- [练习目标]
根据下面讲鸢尾花分类的文章，回答以下问题：
(a) 这个网络的隐藏层有多少个神经元？
(b) 代码里两个偏置 bias1 和 bias2 是用什么值初始化的？
(c) 前向传播中，隐藏层和输出层用的是哪个激活函数？

- [文章正文]
基于Python实现鸢尾花分类的3层BP神经网络

本文将使用Python语言构建一个3层BP神经网络，并使用经典的鸢尾花数据集进行分类实验。该网络包含4个输入特征（花萼长度、花萼宽度、花瓣长度、花瓣宽度）、10个隐藏神经元和3个输出类别（山鸢尾、变色鸢尾、维吉尼亚鸢尾）。我们将通过反向传播算法训练模型，最终实现对鸢尾花的准确分类。

代码实现

import numpy as np
from sklearn.datasets import load_iris
from sklearn.model_selection import train_test_split

# sigmoid函数
def sigmoid(x):
    return 1 / (1 + np.exp(-x))

# sigmoid函数的导数
def sigmoid_derivative(x):
    return x * (1 - x)

# 构建神经网络
class NeuralNetwork:
    def __init__(self, input_size, hidden_size, output_size):
        self.input_size = input_size
        self.hidden_size = hidden_size
        self.output_size = output_size
        
        # 随机初始化权重
        self.weights1 = np.random.randn(self.input_size, self.hidden_size)
        self.weights2 = np.random.randn(self.hidden_size, self.output_size)
        
        # 初始化偏置
        self.bias1 = np.zeros((1, self.hidden_size))
        self.bias2 = np.zeros((1, self.output_size))
        
    # 前向传播
    def forward(self, X):
        self.z1 = np.dot(X, self.weights1) + self.bias1
        self.a1 = sigmoid(self.z1)
        self.z2 = np.dot(self.a1, self.weights2) + self.bias2
        self.a2 = sigmoid(self.z2)
        return self.a2
    
    # 反向传播
    def backward(self, X, y, output):
        self.output_error = y - output
        self.output_delta = self.output_error * sigmoid_derivative(output)
        
        self.hidden_error = np.dot(self.output_delta, self.weights2.T)
        self.hidden_delta = self.hidden_error * sigmoid_derivative(self.a1)
        
        self.weights1 += np.dot(X.T, self.hidden_delta)
        self.weights2 += np.dot(self.a1.T, self.output_delta)
        
        self.bias1 += np.sum(self.hidden_delta, axis=0)
        self.bias2 += np.sum(self.output_delta, axis=0)

收集的数据
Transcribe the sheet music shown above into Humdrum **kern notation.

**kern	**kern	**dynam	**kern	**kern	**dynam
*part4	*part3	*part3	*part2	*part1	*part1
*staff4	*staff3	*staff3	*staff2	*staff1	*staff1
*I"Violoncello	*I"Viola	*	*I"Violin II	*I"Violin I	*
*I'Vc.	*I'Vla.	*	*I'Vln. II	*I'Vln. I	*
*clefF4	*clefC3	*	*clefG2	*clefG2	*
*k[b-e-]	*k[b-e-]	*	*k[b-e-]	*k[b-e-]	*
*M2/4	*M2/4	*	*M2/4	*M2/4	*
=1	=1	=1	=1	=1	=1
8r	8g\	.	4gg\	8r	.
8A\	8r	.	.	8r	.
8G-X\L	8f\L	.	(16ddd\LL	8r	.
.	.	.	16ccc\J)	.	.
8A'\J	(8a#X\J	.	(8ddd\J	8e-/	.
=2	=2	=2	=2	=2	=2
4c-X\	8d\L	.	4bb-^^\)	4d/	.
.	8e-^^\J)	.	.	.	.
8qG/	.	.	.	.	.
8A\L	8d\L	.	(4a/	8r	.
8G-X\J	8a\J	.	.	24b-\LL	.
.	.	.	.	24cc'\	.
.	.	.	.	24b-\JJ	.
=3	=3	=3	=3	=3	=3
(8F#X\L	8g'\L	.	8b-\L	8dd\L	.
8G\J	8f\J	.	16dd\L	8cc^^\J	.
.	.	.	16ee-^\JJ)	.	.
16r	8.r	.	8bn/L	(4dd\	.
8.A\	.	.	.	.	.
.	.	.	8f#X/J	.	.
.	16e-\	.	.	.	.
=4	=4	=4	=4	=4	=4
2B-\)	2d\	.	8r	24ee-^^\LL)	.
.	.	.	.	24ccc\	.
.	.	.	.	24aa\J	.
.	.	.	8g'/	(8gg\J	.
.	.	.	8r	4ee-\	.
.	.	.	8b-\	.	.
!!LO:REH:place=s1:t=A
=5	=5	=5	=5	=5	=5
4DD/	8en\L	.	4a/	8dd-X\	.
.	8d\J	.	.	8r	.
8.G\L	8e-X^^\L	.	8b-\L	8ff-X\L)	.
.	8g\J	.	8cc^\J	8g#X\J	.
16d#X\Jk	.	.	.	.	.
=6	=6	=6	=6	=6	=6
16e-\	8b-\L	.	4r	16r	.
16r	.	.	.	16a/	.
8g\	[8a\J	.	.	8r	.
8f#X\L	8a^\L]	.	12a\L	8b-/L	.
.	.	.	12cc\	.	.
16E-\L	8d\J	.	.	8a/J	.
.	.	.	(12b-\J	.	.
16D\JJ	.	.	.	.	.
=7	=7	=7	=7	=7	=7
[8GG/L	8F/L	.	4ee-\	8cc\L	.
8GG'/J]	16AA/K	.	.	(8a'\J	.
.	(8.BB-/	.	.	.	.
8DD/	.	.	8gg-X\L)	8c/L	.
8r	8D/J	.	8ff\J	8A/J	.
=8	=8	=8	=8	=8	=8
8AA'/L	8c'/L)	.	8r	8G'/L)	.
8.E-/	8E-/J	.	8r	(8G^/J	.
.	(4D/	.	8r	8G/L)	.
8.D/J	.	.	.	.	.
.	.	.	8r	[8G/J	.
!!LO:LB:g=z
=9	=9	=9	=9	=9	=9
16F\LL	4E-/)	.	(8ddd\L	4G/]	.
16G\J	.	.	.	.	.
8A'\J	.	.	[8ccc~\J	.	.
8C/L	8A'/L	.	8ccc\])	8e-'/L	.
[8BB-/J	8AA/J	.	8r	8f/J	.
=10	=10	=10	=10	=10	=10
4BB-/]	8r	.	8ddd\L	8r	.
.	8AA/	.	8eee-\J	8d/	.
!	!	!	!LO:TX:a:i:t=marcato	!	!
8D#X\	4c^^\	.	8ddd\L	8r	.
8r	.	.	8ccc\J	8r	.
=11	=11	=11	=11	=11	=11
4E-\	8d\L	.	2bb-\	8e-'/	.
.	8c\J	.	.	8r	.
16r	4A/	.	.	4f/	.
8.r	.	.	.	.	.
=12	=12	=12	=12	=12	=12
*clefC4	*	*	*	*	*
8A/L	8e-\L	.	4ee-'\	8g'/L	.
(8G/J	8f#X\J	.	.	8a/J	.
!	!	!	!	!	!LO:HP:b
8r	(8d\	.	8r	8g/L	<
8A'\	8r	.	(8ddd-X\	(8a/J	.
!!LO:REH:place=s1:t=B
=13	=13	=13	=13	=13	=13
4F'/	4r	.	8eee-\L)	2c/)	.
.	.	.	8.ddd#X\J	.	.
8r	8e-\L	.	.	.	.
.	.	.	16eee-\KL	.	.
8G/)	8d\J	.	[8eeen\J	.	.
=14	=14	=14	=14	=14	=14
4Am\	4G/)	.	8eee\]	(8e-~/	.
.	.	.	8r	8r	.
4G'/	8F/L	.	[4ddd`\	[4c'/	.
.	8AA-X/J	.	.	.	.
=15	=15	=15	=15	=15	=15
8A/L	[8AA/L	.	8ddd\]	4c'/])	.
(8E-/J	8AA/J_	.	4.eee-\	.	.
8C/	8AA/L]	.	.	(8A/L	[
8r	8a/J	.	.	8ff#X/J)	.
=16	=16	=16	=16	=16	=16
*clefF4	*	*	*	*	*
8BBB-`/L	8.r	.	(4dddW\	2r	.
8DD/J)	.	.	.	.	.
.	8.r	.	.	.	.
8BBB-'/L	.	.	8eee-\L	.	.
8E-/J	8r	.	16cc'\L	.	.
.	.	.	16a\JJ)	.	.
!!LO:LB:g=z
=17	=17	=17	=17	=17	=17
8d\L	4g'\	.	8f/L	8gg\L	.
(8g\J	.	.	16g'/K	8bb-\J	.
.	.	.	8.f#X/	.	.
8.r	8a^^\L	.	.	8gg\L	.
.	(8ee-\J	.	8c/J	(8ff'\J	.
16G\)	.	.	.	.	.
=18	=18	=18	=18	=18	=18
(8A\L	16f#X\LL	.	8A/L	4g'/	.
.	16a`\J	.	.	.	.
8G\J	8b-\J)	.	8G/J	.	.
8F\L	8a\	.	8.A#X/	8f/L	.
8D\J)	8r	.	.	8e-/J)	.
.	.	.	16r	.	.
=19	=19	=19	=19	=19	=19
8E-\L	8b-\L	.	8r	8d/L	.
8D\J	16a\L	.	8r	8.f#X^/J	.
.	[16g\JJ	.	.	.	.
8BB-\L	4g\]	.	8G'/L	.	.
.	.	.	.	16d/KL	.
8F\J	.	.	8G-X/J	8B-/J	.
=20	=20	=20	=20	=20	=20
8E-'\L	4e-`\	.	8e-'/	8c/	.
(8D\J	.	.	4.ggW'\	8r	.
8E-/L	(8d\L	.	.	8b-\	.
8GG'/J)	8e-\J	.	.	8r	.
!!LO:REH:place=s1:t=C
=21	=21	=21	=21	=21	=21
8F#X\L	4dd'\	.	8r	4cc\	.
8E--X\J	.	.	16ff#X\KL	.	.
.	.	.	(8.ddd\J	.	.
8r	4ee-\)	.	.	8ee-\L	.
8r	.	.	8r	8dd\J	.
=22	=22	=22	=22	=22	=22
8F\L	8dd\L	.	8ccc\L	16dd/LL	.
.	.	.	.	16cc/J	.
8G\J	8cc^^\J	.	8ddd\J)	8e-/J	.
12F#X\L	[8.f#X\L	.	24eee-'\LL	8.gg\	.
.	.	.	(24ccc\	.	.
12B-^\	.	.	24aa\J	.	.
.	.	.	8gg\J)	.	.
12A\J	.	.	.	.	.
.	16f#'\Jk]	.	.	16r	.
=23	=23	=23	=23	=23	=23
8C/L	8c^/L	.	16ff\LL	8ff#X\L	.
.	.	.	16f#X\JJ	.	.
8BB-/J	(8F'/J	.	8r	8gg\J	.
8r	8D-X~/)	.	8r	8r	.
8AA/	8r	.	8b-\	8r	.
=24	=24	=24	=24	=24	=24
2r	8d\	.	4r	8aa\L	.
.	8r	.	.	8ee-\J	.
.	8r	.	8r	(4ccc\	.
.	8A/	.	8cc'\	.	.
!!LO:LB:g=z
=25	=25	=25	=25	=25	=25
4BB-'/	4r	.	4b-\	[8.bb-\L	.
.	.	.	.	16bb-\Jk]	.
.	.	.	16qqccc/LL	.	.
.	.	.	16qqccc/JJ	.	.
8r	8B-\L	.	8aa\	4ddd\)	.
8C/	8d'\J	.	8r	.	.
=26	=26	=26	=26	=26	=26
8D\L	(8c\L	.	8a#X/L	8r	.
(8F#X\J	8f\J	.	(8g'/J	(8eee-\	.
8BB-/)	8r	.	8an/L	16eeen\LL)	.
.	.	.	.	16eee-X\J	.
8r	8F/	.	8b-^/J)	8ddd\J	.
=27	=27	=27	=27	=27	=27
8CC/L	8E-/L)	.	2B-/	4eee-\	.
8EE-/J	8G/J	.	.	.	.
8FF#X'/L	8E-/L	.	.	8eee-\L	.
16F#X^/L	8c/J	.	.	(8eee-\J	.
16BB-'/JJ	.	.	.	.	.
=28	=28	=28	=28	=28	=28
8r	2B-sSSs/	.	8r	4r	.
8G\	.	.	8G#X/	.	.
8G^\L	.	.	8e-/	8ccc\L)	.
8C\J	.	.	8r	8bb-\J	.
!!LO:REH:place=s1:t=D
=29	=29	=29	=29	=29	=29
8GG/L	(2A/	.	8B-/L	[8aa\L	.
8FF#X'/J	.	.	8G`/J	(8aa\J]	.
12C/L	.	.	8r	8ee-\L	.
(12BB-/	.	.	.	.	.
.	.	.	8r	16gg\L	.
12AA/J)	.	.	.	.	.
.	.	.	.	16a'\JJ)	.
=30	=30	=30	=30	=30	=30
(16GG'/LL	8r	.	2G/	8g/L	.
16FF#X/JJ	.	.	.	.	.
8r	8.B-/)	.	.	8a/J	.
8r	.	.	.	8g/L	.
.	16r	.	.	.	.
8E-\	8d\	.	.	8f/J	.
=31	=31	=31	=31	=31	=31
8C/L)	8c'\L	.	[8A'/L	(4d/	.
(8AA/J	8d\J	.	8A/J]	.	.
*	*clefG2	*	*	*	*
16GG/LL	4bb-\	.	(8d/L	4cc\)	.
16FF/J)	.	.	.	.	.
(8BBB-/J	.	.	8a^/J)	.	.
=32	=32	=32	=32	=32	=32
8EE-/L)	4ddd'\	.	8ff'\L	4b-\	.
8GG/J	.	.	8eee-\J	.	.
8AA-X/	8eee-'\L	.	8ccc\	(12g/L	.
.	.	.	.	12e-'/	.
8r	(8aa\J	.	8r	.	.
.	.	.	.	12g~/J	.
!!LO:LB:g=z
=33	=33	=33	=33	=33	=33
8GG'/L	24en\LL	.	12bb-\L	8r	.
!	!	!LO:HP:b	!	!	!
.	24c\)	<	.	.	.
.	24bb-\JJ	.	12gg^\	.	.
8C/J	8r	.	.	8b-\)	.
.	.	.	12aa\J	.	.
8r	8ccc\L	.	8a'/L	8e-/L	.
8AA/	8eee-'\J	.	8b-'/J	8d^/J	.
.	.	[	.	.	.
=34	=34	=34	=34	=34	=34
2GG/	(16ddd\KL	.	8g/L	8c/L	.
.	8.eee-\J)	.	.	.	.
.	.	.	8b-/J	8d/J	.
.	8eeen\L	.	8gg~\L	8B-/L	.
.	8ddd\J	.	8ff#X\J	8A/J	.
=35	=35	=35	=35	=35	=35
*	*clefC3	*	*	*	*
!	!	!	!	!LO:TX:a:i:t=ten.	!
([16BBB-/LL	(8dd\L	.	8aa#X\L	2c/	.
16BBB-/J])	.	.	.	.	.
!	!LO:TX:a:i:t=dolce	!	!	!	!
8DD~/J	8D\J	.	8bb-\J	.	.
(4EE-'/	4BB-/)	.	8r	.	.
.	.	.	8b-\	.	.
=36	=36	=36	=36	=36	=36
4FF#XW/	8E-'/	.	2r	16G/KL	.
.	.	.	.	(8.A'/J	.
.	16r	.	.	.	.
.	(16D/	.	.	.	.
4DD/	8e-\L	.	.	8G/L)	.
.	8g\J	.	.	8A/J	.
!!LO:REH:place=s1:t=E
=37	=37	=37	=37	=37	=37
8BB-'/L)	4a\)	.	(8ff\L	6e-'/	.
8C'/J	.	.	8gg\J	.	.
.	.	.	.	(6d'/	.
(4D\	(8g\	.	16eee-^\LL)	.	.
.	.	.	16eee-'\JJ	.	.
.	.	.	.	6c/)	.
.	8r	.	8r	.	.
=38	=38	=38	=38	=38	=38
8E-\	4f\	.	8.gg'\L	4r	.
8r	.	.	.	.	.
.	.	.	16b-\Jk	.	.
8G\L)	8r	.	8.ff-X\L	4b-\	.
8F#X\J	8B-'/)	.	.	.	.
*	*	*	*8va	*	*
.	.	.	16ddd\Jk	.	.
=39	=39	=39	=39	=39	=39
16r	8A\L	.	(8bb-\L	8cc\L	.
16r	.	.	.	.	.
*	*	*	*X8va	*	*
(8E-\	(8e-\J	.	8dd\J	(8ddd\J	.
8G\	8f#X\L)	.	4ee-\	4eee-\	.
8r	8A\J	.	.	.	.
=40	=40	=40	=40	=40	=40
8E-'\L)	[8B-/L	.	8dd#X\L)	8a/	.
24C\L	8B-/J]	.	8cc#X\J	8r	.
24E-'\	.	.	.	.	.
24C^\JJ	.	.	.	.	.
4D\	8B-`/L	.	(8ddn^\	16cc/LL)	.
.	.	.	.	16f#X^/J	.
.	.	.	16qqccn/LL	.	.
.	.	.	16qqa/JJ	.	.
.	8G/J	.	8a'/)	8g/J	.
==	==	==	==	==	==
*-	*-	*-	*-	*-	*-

- [练习解答]
(a) 10个。
(b) 全部初始化为0（用 np.zeros）。
(c) sigmoid函数。